§ **Task 1**
In the ice cream shop passage below, what city and country does the writer name as the writer's hometown?
§ **Task 2**
From the ice cream shop passage below, reproduce word for word the stretch from "I turned to" up to and including "toward the intruder.".
§ **Task 3**
Decide whether each statement agrees with the ice cream shop passage below, answering yes or no and quoting the deciding words: (a) The woman bought something before she spoke to the writer. (b) The writer's family lives in South Carolina. (c) Formal adoption is common in Ecuador.

=== Text under study ===

My husband, Matt, our kids, and I were sitting at the counter of an ice cream shop licking away, trying to keep the sweet cream from running down our arms, and enjoying watching people hurrying up and down the busy avenue. A woman walked into the shop and without stopping to buy anything said to me, "Those are not your children, are they?"
I turned to face her slowly, appalled at the rudeness of that question. So appalled was I and so busy thinking of a response that it took me a second to process two important things about my situation. First, the question was asked in Spanish, which meant I was probably not in South Carolina, where we live. Second, the street was too busy with pedestrians to be the Small Town, USA, I had left just a few hours ago. Once I remembered that we had just arrived to my hometown of Quito, Ecuador, the night before, I was able to understand this question better and be more compassionate toward the intruder.
You see, in Ecuador, adoption is simply not the norm. The economic situation and the cultural understanding that families take care of their own make formal adoption a rare occurrence. Transracial adoption is even more of an oddity. Add that to the fact that, in Ecuadorian culture, people are much more inclined to ask questions and make comments to strangers that would appall people from other cultures, and it is understandable how this conversation started.
I replied that yes, my children are my children, hoping the woman would let the issue drop.
"OK, maybe they are yours, but they are not his!" she insisted, nodding toward my pale-skinned, green-eyed husband.
"Yes, they are ours," I insisted over and over again for the next few minutes, stubbornly refusing to give more explanation than what the question was requiring.

=== Data section ===

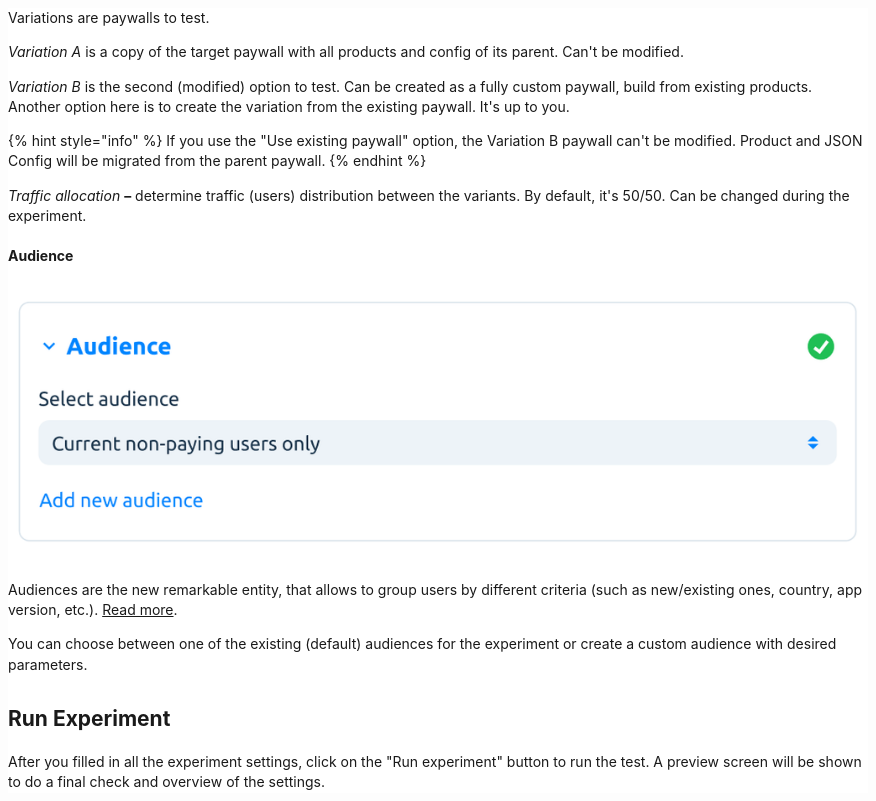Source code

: Variations are paywalls to test.&#x20;

_Variation A_ is a copy of the target paywall with all products and config of its parent. Can't be modified.

_Variation B_ is the second (modified) option to test. Can be created as a fully custom paywall, build from existing products. Another option here is to create the variation from the existing paywall. It's up to you.

{% hint style="info" %}
If you use the "Use existing paywall" option, the Variation B paywall can't be modified. Product and JSON Config will be migrated from the parent paywall.
{% endhint %}

_Traffic allocation_ **–** determine traffic (users) distribution between the variants. By default, it's 50/50. Can be changed during the experiment.

#### Audience

![Experiments Audience](<../.gitbook/assets/Screen Shot 2021-08-12 at 12.16.37.png>)

Audiences are the new remarkable entity, that allows to group users by different criteria (such as new/existing ones, country, app version, etc.). [Read more](../users/audiences.md).

You can choose between one of the existing (default) audiences for the experiment or create a custom audience with desired parameters.

## Run Experiment

After you filled in all the experiment settings, click on the "Run experiment" button to run the test. A preview screen will be shown to do a final check and overview of the settings.
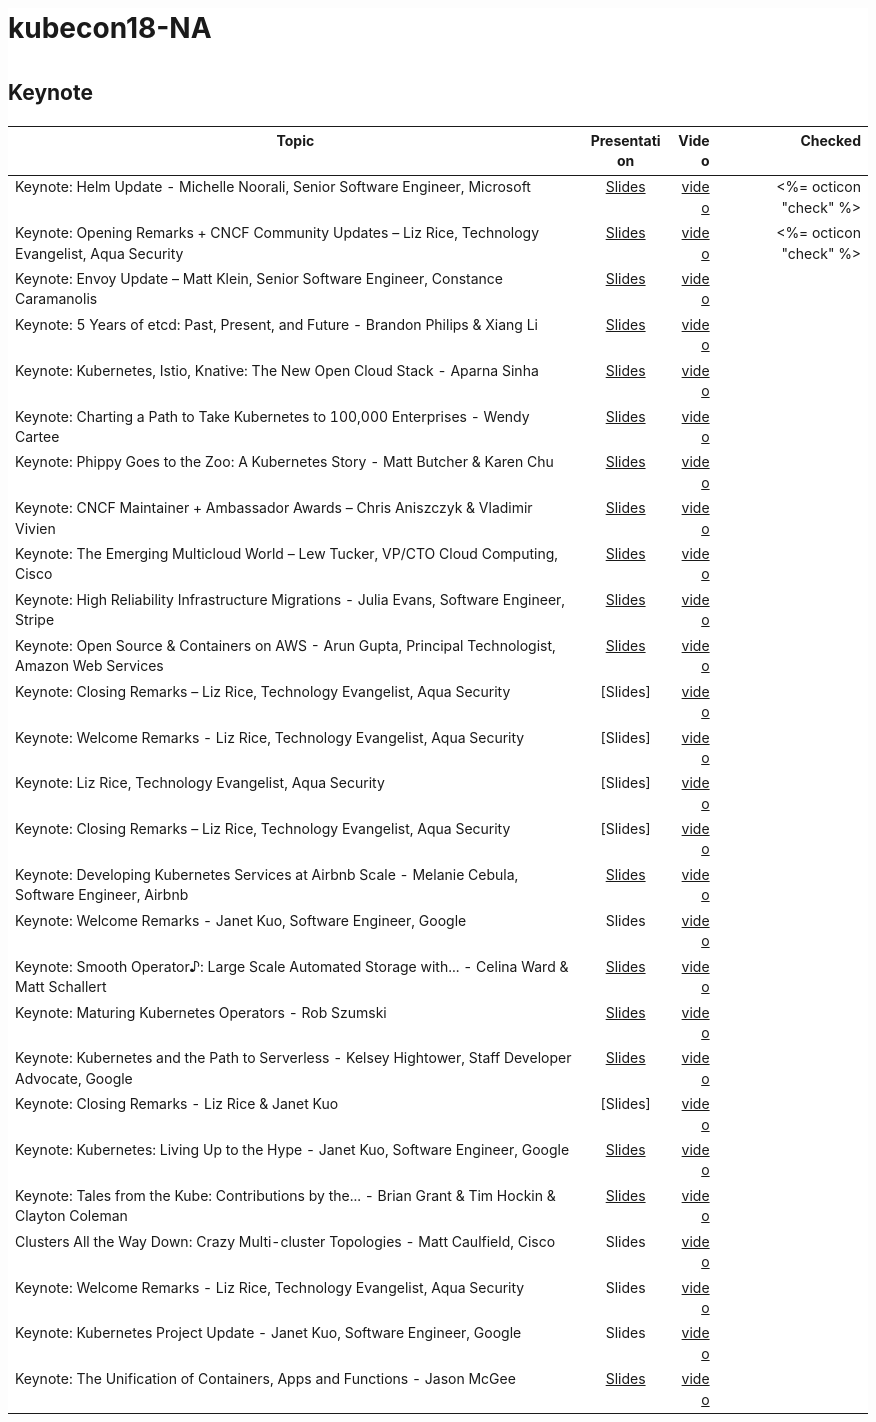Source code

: # kubecon18-NA
## Keynote


| Topic        | Presentation          | Video  |Checked |
| ------------- |:-------------:| -----:|------:|
| Keynote: Helm Update - Michelle Noorali, Senior Software Engineer, Microsoft | [Slides](https://schd.ws/hosted_files/kccna18/ce/helm%20project%20update.pdf) | [video](https://youtube.com/watch?v=UFVaSc2gFnI) | <%= octicon "check" %> |
| Keynote: Opening Remarks + CNCF Community Updates – Liz Rice, Technology Evangelist, Aqua Security | [Slides](https://schd.ws/hosted_files/kccna18/c1/Community%20Updates.pdf) | [video](https://youtube.com/watch?v=Xc6qbNF651k) |<%= octicon "check" %>|
| Keynote: Envoy Update – Matt Klein, Senior Software Engineer, Constance Caramanolis | [Slides](https://schd.ws/hosted_files/kccna18/f3/Envoy-Update.pdf) | [video](https://youtube.com/watch?v=Vm3UMYMABsE)|
| Keynote: 5 Years of etcd: Past, Present, and Future - Brandon Philips & Xiang Li | [Slides](https://schd.ws/hosted_files/kccna18/8d/2018%20Kubecon%20NA%205%20years%20of%20etcd.pdf) | [video](https://youtube.com/watch?v=jnfgqUzubKk) |
| Keynote: Kubernetes, Istio, Knative: The New Open Cloud Stack - Aparna Sinha | [Slides](https://schd.ws/hosted_files/kccna18/b9/Kubernetes%2C%20Istio%2C%20Knative%20-%20The%20new%20open%20cloud%20stack.pdf) | [video](https://youtube.com/watch?v=OxJEUCmkixs) |
| Keynote: Charting a Path to Take Kubernetes to 100,000 Enterprises - Wendy Cartee | [Slides](https://schd.ws/hosted_files/kccna18/a4/VMware%20Keynote%20KubeCon%20NA%202018%20v7.pdf) |[video](https://youtube.com/watch?v=vMc_yqFt2i0)|
| Keynote: Phippy Goes to the Zoo: A Kubernetes Story - Matt Butcher & Karen Chu | [Slides](https://schd.ws/hosted_files/kccna18/66/Phippy%20Goes%20to%20The%20Zoo.pdf) |[video](https://youtube.com/watch?v=O1pv70lPlNc)|
| Keynote: CNCF Maintainer + Ambassador Awards – Chris Aniszczyk & Vladimir Vivien | [Slides](https://schd.ws/hosted_files/kccna18/0c/Community%20Awards.pdf) | [video](https://youtube.com/watch?v=sSBwxrbVJ6Y) |
| Keynote: The Emerging Multicloud World – Lew Tucker, VP/CTO Cloud Computing, Cisco | [Slides](https://schd.ws/hosted_files/kccna18/c4/Lew%20Tucker.pdf) | [video](https://youtube.com/watch?v=aI-N_w2xcbI)|
| Keynote: High Reliability Infrastructure Migrations - Julia Evans, Software Engineer, Stripe | [Slides](https://schd.ws/hosted_files/kccna18/46/julia%20evans%20talk.pdf) | [video](https://youtube.com/watch?v=obB2IvCv-K0)|
| Keynote: Open Source & Containers on AWS - Arun Gupta, Principal Technologist, Amazon Web Services | [Slides](https://schd.ws/hosted_files/kccna18/a0/Arun-Gupta18.pdf) | [video](https://youtube.com/watch?v=OwGaqD-XeVQ) |
| Keynote: Closing Remarks – Liz Rice, Technology Evangelist, Aqua Security | [Slides] |[video](https://youtube.com/watch?v=H_h98pxsmfc)|
| Keynote: Welcome Remarks - Liz Rice, Technology Evangelist, Aqua Security | [Slides] |[video](https://youtube.com/watch?v=gCA3pQvx1YU)|
| Keynote: Liz Rice, Technology Evangelist, Aqua Security | [Slides] | [video](https://youtube.com/watch?v=McDzaTnUVWs)|
| Keynote: Closing Remarks – Liz Rice, Technology Evangelist, Aqua Security | [Slides] | [video](https://youtube.com/watch?v=Df4vqoSXVGM) |
| Keynote: Developing Kubernetes Services at Airbnb Scale - Melanie Cebula, Software Engineer, Airbnb | [Slides](https://schd.ws/hosted_files/kccna18/1f/kubecon%202018.pdf) | [video](https://youtube.com/watch?v=ytu3aUCwlSg) |
| Keynote: Welcome Remarks - Janet Kuo, Software Engineer, Google | Slides | [video](https://youtube.com/watch?v=YGdFKVH1-GM)|
| Keynote: Smooth Operator♪: Large Scale Automated Storage with... - Celina Ward & Matt Schallert | [Slides](https://schd.ws/hosted_files/kccna18/5e/Smooth%20Operator.pdf) | [video](https://youtube.com/watch?v=aDFm5KaTaOk)|
| Keynote: Maturing Kubernetes Operators - Rob Szumski | [Slides](https://schd.ws/hosted_files/kccna18/16/Talk_%20KubeCon%20Operators%202018.pdf) | [video](https://youtube.com/watch?v=kld1Fi8RrRQ)|
| Keynote: Kubernetes and the Path to Serverless - Kelsey Hightower, Staff Developer Advocate, Google | [Slides](https://schd.ws/hosted_files/kccna18/c3/Kelsey%20Hightower%20-%20KubeCon%20Seattle%202018%20Keynote.pdf) | [video](https://youtube.com/watch?v=oNa3xK2GFKY)|
| Keynote: Closing Remarks - Liz Rice & Janet Kuo | [Slides] | [video](https://youtube.com/watch?v=vuqPDMWIIMw)|
| Keynote: Kubernetes: Living Up to the Hype - Janet Kuo, Software Engineer, Google | [Slides](https://schd.ws/hosted_files/kccna18/08/Kubernetes_%20Living%20Up%20to%20the%20Hype.pdf) | [video](https://youtube.com/watch?v=RnXNjXcHYLM) |
| Keynote: Tales from the Kube: Contributions by the... - Brian Grant & Tim Hockin & Clayton Coleman | [Slides](https://schd.ws/hosted_files/kccna18/fa/Tales%20from%20the%20Kube.pdf) | [video](https://youtube.com/watch?v=vv1qh1n9q7M)|
| Clusters All the Way Down: Crazy Multi-cluster Topologies - Matt Caulfield, Cisco | Slides | [video](https://youtube.com/watch?v=-gPnYTI70FE)|
| Keynote: Welcome Remarks - Liz Rice, Technology Evangelist, Aqua Security | Slides | [video](https://youtube.com/watch?v=hdz26fVdXQ8)|
| Keynote: Kubernetes Project Update - Janet Kuo, Software Engineer, Google | Slides |[video](https://youtube.com/watch?v=LAO7RuWwfzA)|
| Keynote: The Unification of Containers, Apps and Functions - Jason McGee | [Slides](https://schd.ws/hosted_files/kccna18/e3/Jason%20McGee.pdf) | [video](https://youtube.com/watch?v=VhO8zgo1ZzQ)|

===

§ **Answer space 1**
Quito, Ecuador.

§ **Answer space 2**
I turned to face her slowly, appalled at the rudeness of that question. So appalled was I and so busy thinking of a response that it took me a second to process two important things about my situation. First, the question was asked in Spanish, which meant I was probably not in South Carolina, where we live. Second, the street was too busy with pedestrians to be the Small Town, USA, I had left just a few hours ago. Once I remembered that we had just arrived to my hometown of Quito, Ecuador, the night before, I was able to understand this question better and be more compassionate toward the intruder.

§ **Answer space 3**
(a) No: "without stopping to buy anything"
(b) Yes: "South Carolina, where we live"
(c) No: "make formal adoption a rare occurrence"